日常生活に溶け込むAI製品を開発

VISION INTELLIGENCE
viaim Marketing director 兼 広報
担当者

 10年以上にわたり音声認識と自然言語処理を中心としたAI技術を磨き、スマートデバイスを開発してきた技術者によって誕生したブランド・viaim(ヴィエイム)。そんなviaimの最新ガジェットが、AIワイヤレスイヤホンの「viaim RecDot」だ。11mmのチタンコーティング振動板を採用したダイナミックドライバーがクリアなサウンドを響かせ、ワイヤレスイヤホンとしても高品質を実現している。さらには通話用マイクに加え、フィードフォワードマイク、フィードバックマイク、骨伝導マイクという三つのマイクも搭載し、快適な通話も行えるのだ。

 viaimは働き方の未来のために、viaim製品の専用アプリやクラウドと製品を連携させたAI機能を提供している。viaim RecDotを開発した香港のHONG KONG FUTURE INTELLIGENT TECHNOLOGYの日本総代理店であるVISION INTELLIGENCEにて、viaim Marketing director 兼 広報を務める担当者は、viaim RecDotの開発背景をこう語る。「AIを利用してユーザーの役に立ちたいという思いが開発の出発点です。その思いからイヤホンを作った理由は、AIを日常生活に溶け込ませたいと考えたためです。ビジネスをはじめさまざまな生活シーンでAIが使いやすくなるよう、イヤホンに組み合わせました」

viaimの専用アプリで録音データのマインドマップを作成した様子。会話の内容が構造的に表示され、内容をすぐに理解しやすくなっている。

 viaim RecDotで使えるリアルタイムでの文字起こしや翻訳などのAI機能は 、スマートフォンで利用可能なviaim製品専用アプリとの連携で使用できる。文字起こしや翻訳に必要な音声の録音は、ケースにある赤いボタンを押すか、イヤホン下部を長押しすることで始められるのだ。通話録音、音声/ビデオ録音、現場録音ができ、通話録音ではWeb会議の録音も行える。
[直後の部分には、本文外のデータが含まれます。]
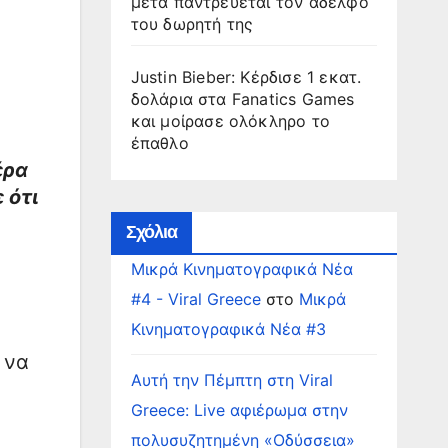
μετά παντρεύεται τον αδελφό
του δωρητή της
Justin Bieber: Κέρδισε 1 εκατ.
δολάρια στα Fanatics Games
και μοίρασε ολόκληρο το
έπαθλο
έρα
 ότι
Σχόλια
Μικρά Κινηματογραφικά Νέα
#4 - Viral Greece
στο
Μικρά
Κινηματογραφικά Νέα #3
 να
Αυτή την Πέμπτη στη Viral
Greece: Live αφιέρωμα στην
πολυσυζητημένη «Οδύσσεια»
 現場録音は最大7mの範囲で集音でき、イヤホンをケースに入れたままでも録音が可能だ。例えば対面の会議では、イヤホンを付けたまま参加すると無礼に思われる可能性がある。そうした際は、viaim RecDotのケースのふたを開けておけば録音ができるのだ。

 ちなみに文字起こし・翻訳が行える言語は、2025年10月時点で日本語、英語、中国語のほか、スペイン語、ドイツ語など全78言語だ。地域ごとのバリエーションも含めると、全145言語に対応する。

 録音とともにテキスト化されたデータは、viaimが日本国内で運営するサーバーを介して要約やToDoリストの作成が行われる。また最新版のアプリでは、会議の要点を視覚的に整理・共有可能なマインドマップも生成できるのだ。筆者も実際のインタビューで利用してみたが、取材対象のテーマを起点に情報が系統図で正確に整理されていた。

インバウンド向け用途で活躍

 viaim RecDotは、文字起こし・翻訳したデータを最大300人までリアルタイムで共有できる「テキストライブ」機能を備える。このテキストライブ機能に着目したのが、長野県松本市にある完全インバウンド向けの体験型レストランだ。このレストランでは、食事をしながら侍の殺陣パフォーマンスが楽しめる。インバウンド向けである以上、観客は多国籍になるため、殺陣パフォーマンスの音声を多言語に翻訳する方法を探していた。そこで、viaim RecDotに着目したとのことだ。

 このレストランがviaim RecDotを活用する理由には、コスト面もある。viaim RecDotはAI利用において、「Basic」「Pro」「Ultra」の3種類のプランを用意している。Basicプランは毎月600分まで無料で文字起こしでき、Proプランは月額1,500円、もしくは年額1万2,000円で月1,800分、Ultraプランは月額3,000円、もしくは年額2万2,000円で無制限の文字起こしが行える。viaim RecDotの本体購入とPro/Ultraプランの導入で長時間のAI文字起こしが使えるので、コストパフォーマンスが高いのだ。

録音データのセキュリティに配慮

 ビジネスにおけるAI利用で気になるのは、やはりセキュリティだろう。viaim RecDotのAI機能は、OpenAI、Anthropic、GoogleのLLM(大規模言語モデル)を利用している。viaim側でユーザーが録音したデータを処理したり、トレーニングに使用したりすることはないため、安心して使用可能だ。viaim RecDotはあくまで現場や会話などの音をキャプチャーするエッジデバイスとして機能し、集音した情報はアプリとクラウドを介して処理されていく。

 viaim RecDotは今後もアプリやAIの進化に合わせて、利用できるAIモデルやテキストデータの処理を進化させる予定だ。Webから現地、そしてグローバルでのコミュニケーションなど幅広い用途で活躍するAIアシスタントとして、働き方の未来を広げていく。